::: GIVEN PASSAGE

Skip to content

Voice Agents Overview

The Swarms framework supports the creation of interactive, voice-enabled agents through integration with the voice-agents package. These agents can perceive and respond using human-like speech, enabling hands-free interaction and more natural user experiences.

Core Features

  • Real-time Streaming TTS: Leveraging OpenAI's TTS models to speak responses sentence-by-sentence as they are generated, minimizing latency.
  • Differentiated Voices: Multiple voice profiles (alloy, onyx, nova, etc.) to give each agent in a swarm a unique personality.
  • Speech-to-Text (STT): Integration for voice-based task inputs, allowing users to talk directly to their agent swarms.
  • Seamless Integration: Works with the standard Agent class and complex multi-agent architectures like debates and sequential workflows.

::::::
::: PROVIDED DATA

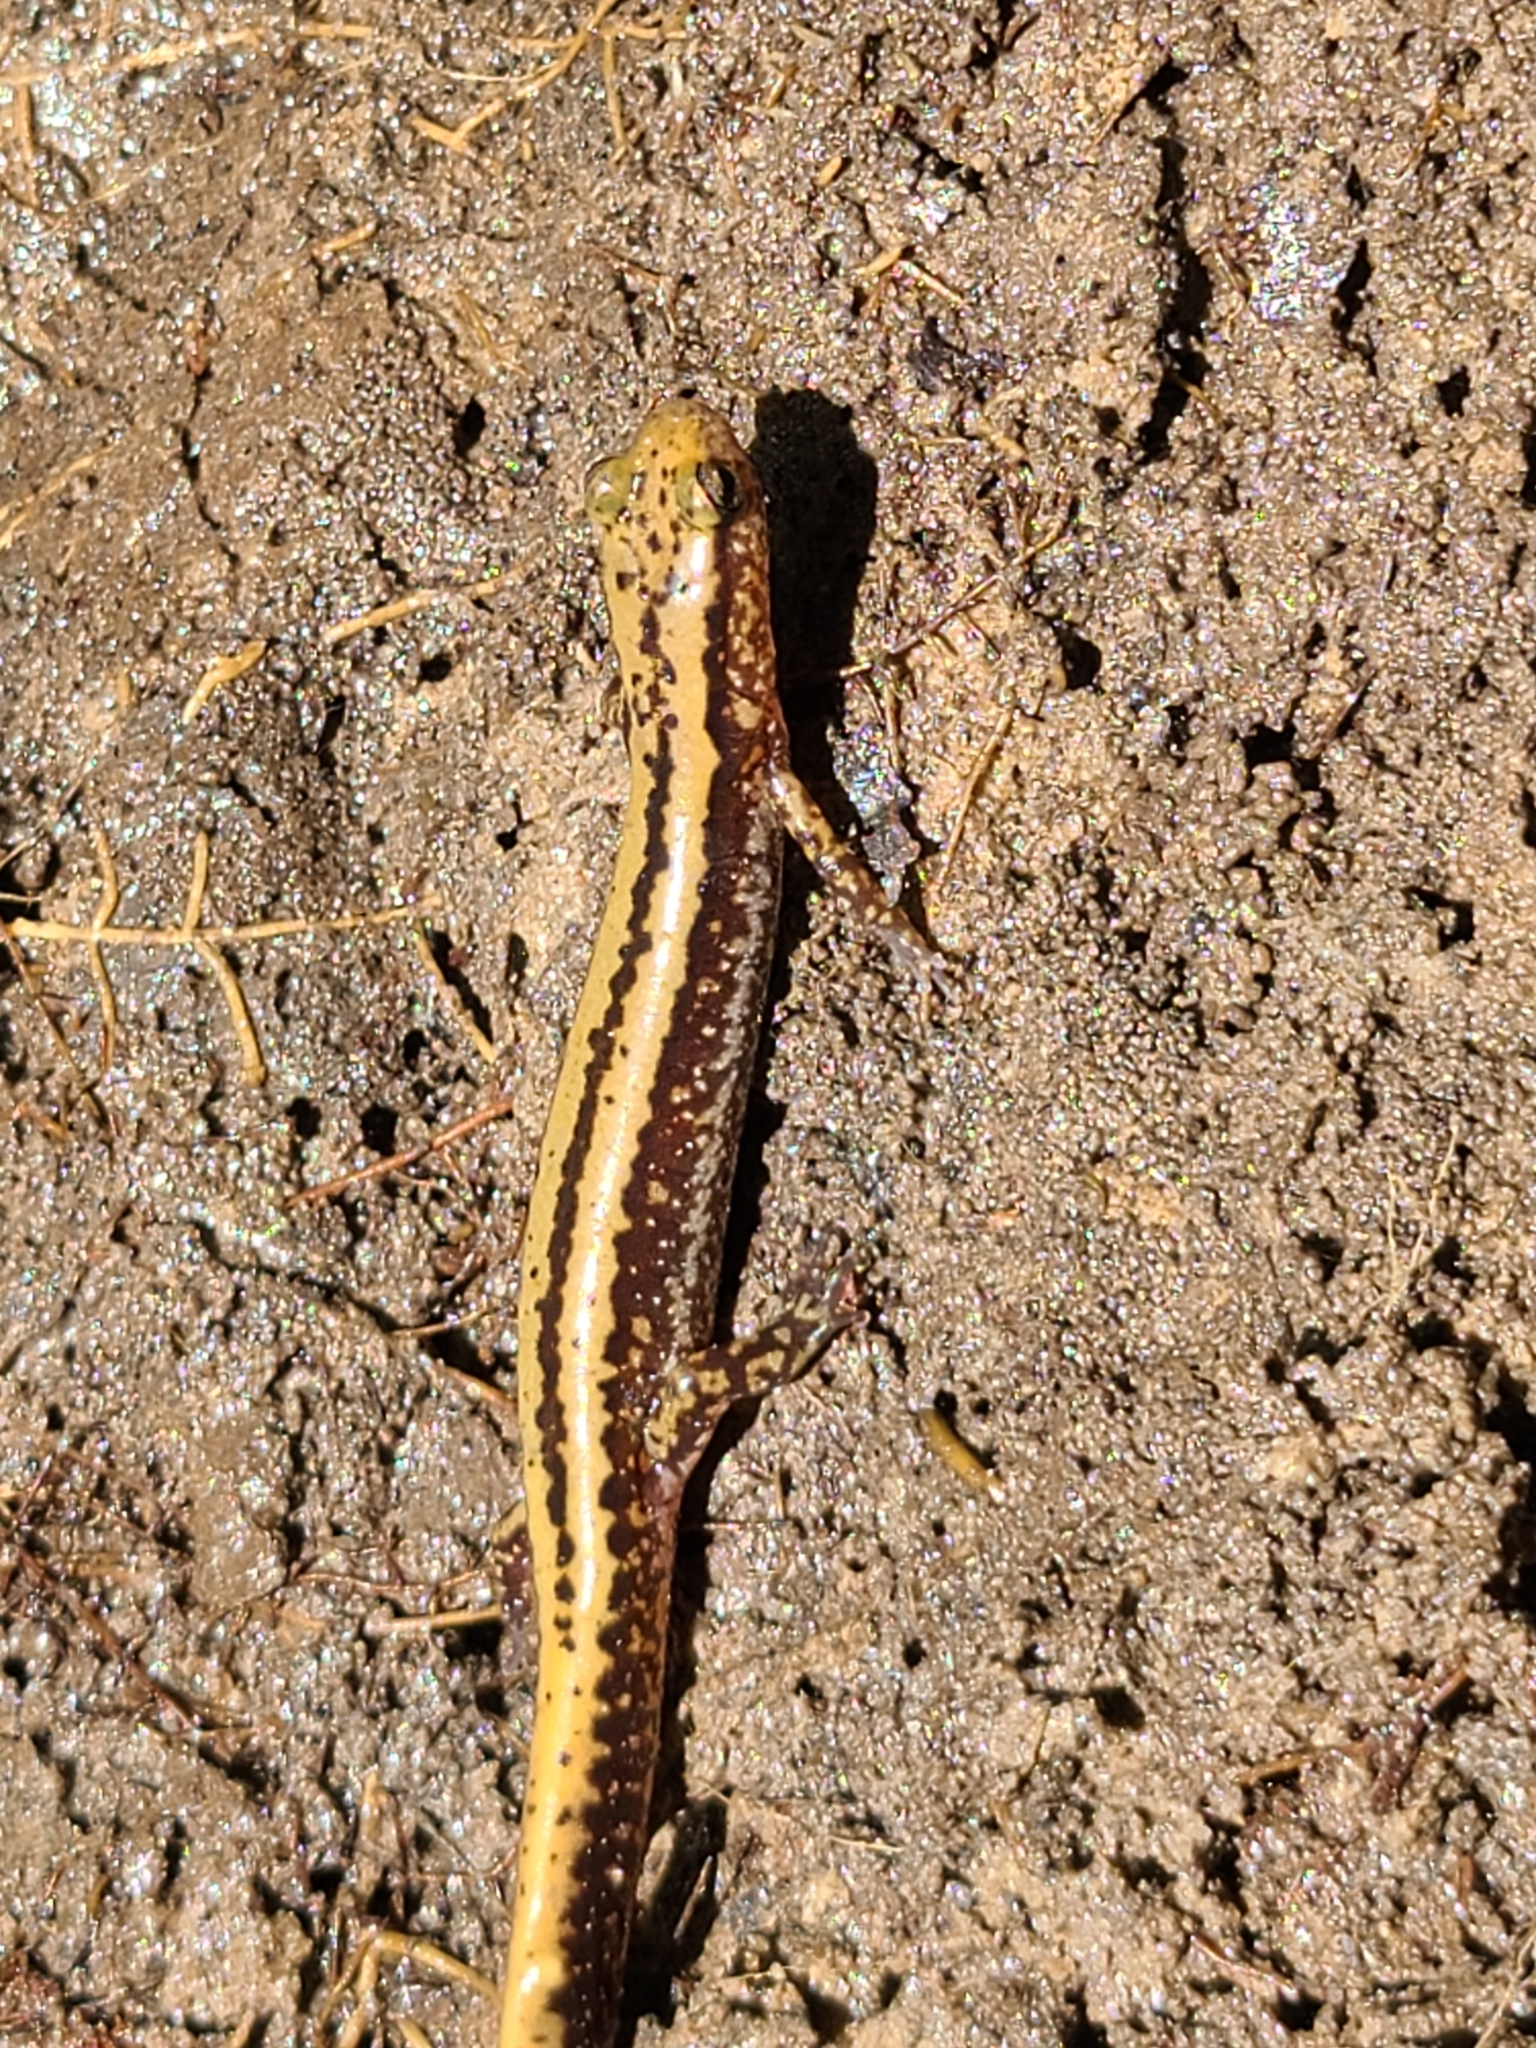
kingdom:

::::::

> EXERCISE GOAL:
Resume the Swarms voice agents overview above, starting after its list of core features.

> EXERCISE RESPONSE:
Available Tutorials

In this section, you will find step-by-step guides on implementing voice capabilities:

  1. Single Speech Agent: Learn how to add real-time text-to-speech to a single standalone agent.
  2. Multi-Agent Speech Debate: A complex example showing two agents debating a topic using different voices, with optional voice-to-text input.

Getting Started

To use these features, you'll need to install the voice-agents package alongside swarms:

pip install -U swarms voice-agents

You'll also need a valid OPENAI_API_KEY to access the TTS and STT models.